Learning invariance from natural images inspired by observations in the primary visual cortex.

机构信息

Chemnitz University of Technology, 09107 Chemnitz, Germany.

出版信息

Neural Comput. 2012 May;24(5):1271-96. doi: 10.1162/NECO_a_00268. Epub 2012 Feb 1.

Abstract

The human visual system has the remarkable ability to largely recognize objects invariant of their position, rotation, and scale. A good interpretation of neurobiological findings involves a computational model that simulates signal processing of the visual cortex. In part, this is likely achieved step by step from early to late areas of visual perception. While several algorithms have been proposed for learning feature detectors, only few studies at hand cover the issue of biologically plausible learning of such invariance. In this study, a set of Hebbian learning rules based on calcium dynamics and homeostatic regulations of single neurons is proposed. Their performance is verified within a simple model of the primary visual cortex to learn so-called complex cells, based on a sequence of static images.

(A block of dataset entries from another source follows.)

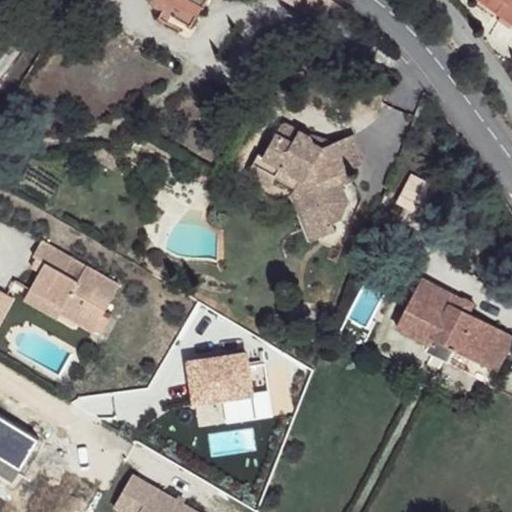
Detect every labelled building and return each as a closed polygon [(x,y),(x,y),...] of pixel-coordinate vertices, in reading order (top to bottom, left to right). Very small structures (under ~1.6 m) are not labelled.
[(193,26),(207,0),(157,0),(159,2),(164,4),(169,3),(173,0),(174,0),(168,12),(193,26)] [(289,0),(323,21),(334,0),(289,0)] [(511,0),(498,0),(495,4),(511,17),(511,0)] [(364,158),(352,134),(322,148),(314,144),(313,138),(290,126),(286,126),(283,128),(265,157),(258,153),(249,171),(273,185),(277,177),(296,188),(292,193),(310,232),(334,222),(341,217),(349,201),(344,187),(354,181),(350,171),(360,165),(363,163),(364,158)] [(220,177),(203,167),(198,177),(215,187),(220,177)] [(463,178),(461,176),(459,175),(457,174),(454,174),(451,175),(449,178),(449,181),(450,184),(453,188),(456,189),(460,188),(462,186),(464,184),(464,180),(463,178)] [(457,198),(415,175),(400,202),(443,225),(457,198)] [(337,231),(334,222),(310,232),(314,242),(337,231)] [(37,254),(41,256),(49,262),(44,272),(35,287),(65,305),(63,310),(97,330),(107,313),(124,284),(91,265),(83,279),(71,271),(78,257),(47,238),(37,254)] [(49,262),(41,256),(34,267),(44,272),(49,262)] [(466,298),(425,276),(399,324),(433,343),(437,337),(459,349),(495,369),(511,337),(511,333),(473,311),(461,306),(466,298)] [(0,286),(0,322),(16,295),(0,286)] [(59,317),(63,310),(65,305),(35,287),(28,298),(59,317)] [(477,304),(466,298),(461,306),(473,311),(477,304)] [(115,316),(107,313),(97,330),(105,335),(115,316)] [(452,361),(459,349),(437,337),(433,343),(431,348),(452,361)] [(257,392),(253,364),(251,352),(193,360),(200,401),(228,397),(257,392)] [(270,362),(253,364),(257,392),(228,397),(231,422),(278,415),(270,362)] [(205,511),(133,475),(116,508),(122,511),(205,511)]
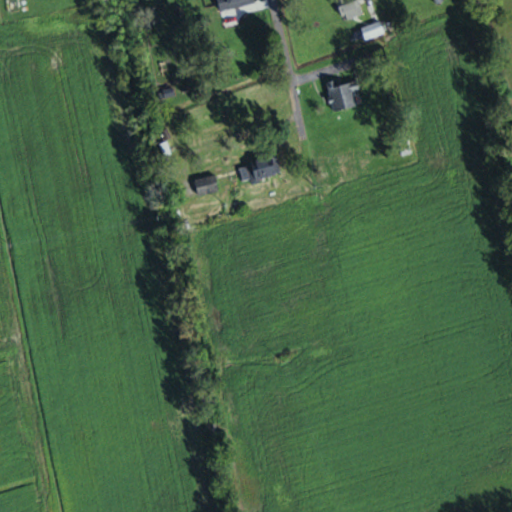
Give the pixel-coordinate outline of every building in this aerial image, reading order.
[(216,0),(220,11),(255,2),(254,0),(216,0)] [(363,15),(358,0),(338,0),(343,20),(363,15)] [(361,30),(366,40),(384,32),(379,22),(361,30)] [(364,54),(369,66),(387,59),(382,47),(364,54)] [(328,82),(333,112),(358,107),(355,91),(359,90),(358,82),(338,85),(338,81),(328,82)] [(248,161),(251,181),(280,177),(278,158),(248,161)] [(219,191),(215,176),(194,182),(198,197),(219,191)]
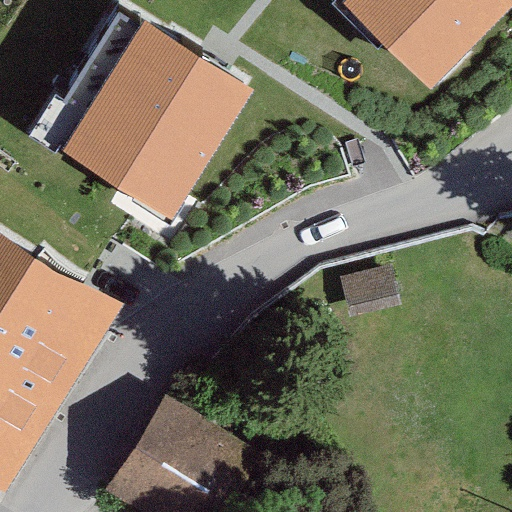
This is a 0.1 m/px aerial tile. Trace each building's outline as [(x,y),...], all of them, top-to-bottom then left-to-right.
[(148,0),(144,0),(62,130),(172,199),(255,67),(148,0)] [(364,0),(433,66),(497,0),(364,0)] [(120,296),(0,219),(0,478),(2,480),(120,296)] [(343,279),(348,309),(401,301),(397,271),(343,279)] [(244,511),(277,461),(180,400),(118,496),(143,511),(244,511)]
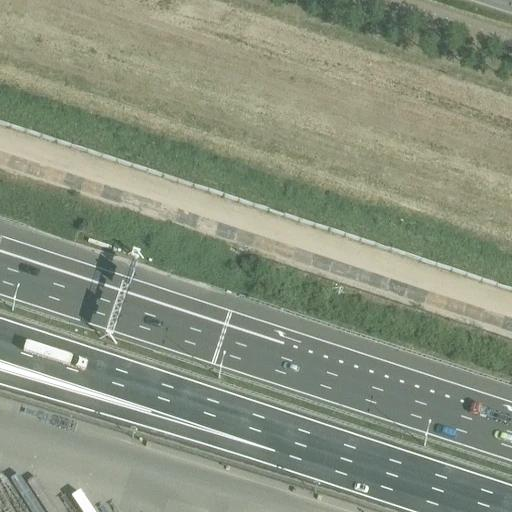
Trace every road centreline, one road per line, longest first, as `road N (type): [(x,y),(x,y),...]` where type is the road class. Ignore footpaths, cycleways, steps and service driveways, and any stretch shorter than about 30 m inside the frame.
road 1 (motorway): [(511,442),(0,274)]
road 2 (motorway): [(253,422),(511,508)]
road 3 (motorway): [(0,339),(253,422)]
road 4 (motorway): [(0,365),(253,422)]
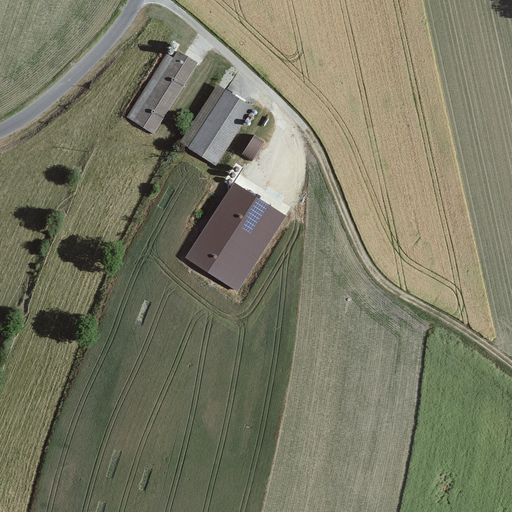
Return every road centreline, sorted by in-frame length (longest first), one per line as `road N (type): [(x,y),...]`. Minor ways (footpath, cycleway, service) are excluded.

As a result, the learned complex-cell responses are largely invariant to phase and position.

摘要

人类视觉系统具有很大程度上识别物体的能力,而不考虑其位置、旋转和比例的变化。对神经生物学发现的一个很好的解释涉及到一个模拟视觉皮层信号处理的计算模型。在某种程度上,这可能是从早期到晚期的视觉感知区域逐步实现的。虽然已经提出了几种用于学习特征检测器的算法,但目前只有少数研究涉及到这种不变性的生物上合理的学习。在这项研究中,提出了一组基于钙动力学和单个神经元的动态平衡调节的赫布学习规则。在初级视觉皮层的一个简单模型中,基于一系列静态图像,验证了它们学习所谓的复杂细胞的性能。结果表明,所学习的复杂细胞反应在相位和位置上具有很大的不变性。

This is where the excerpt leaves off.